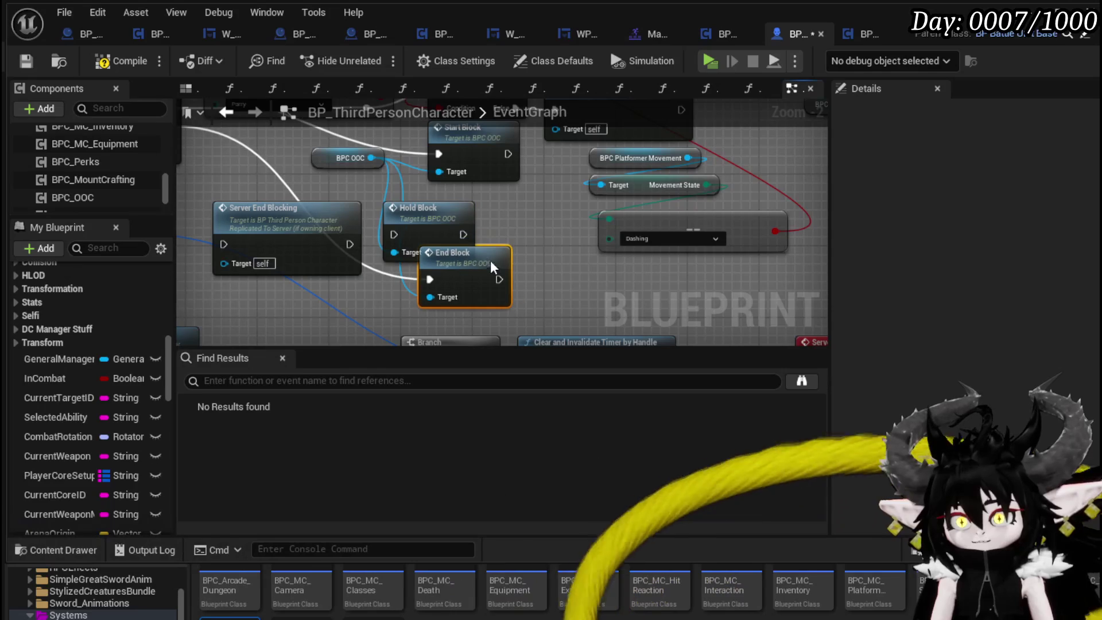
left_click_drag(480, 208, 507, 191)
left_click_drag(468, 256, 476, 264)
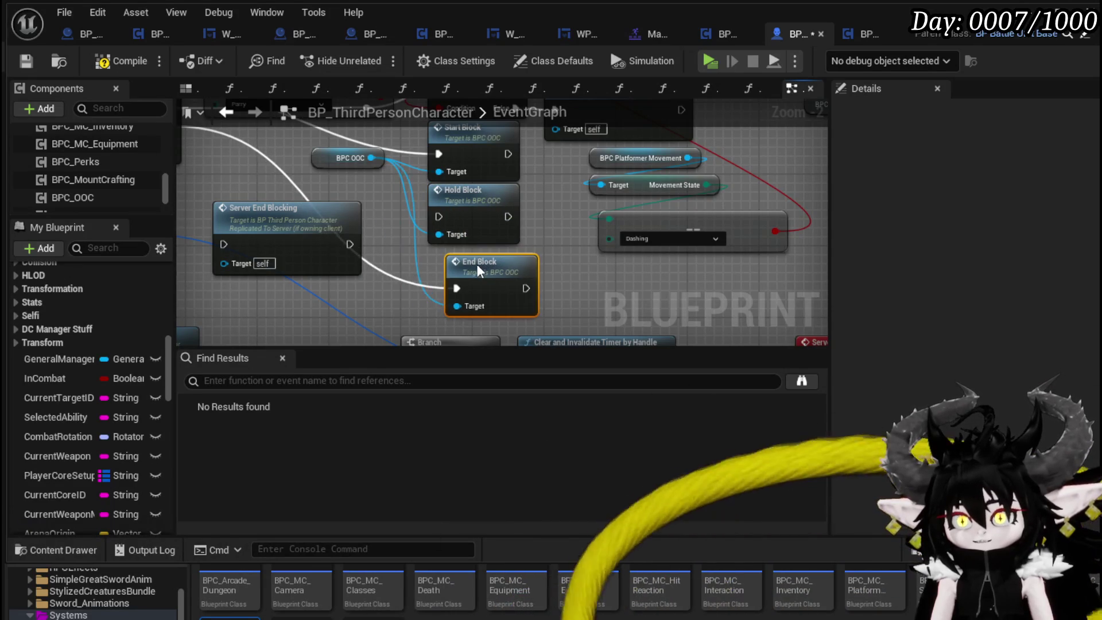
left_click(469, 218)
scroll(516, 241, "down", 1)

Required action: Print all the lines above again exactly, without any pictures.

Finished exercise:
left_click_drag(480, 208, 507, 191)
left_click_drag(468, 256, 476, 264)
left_click(469, 218)
scroll(516, 241, "down", 1)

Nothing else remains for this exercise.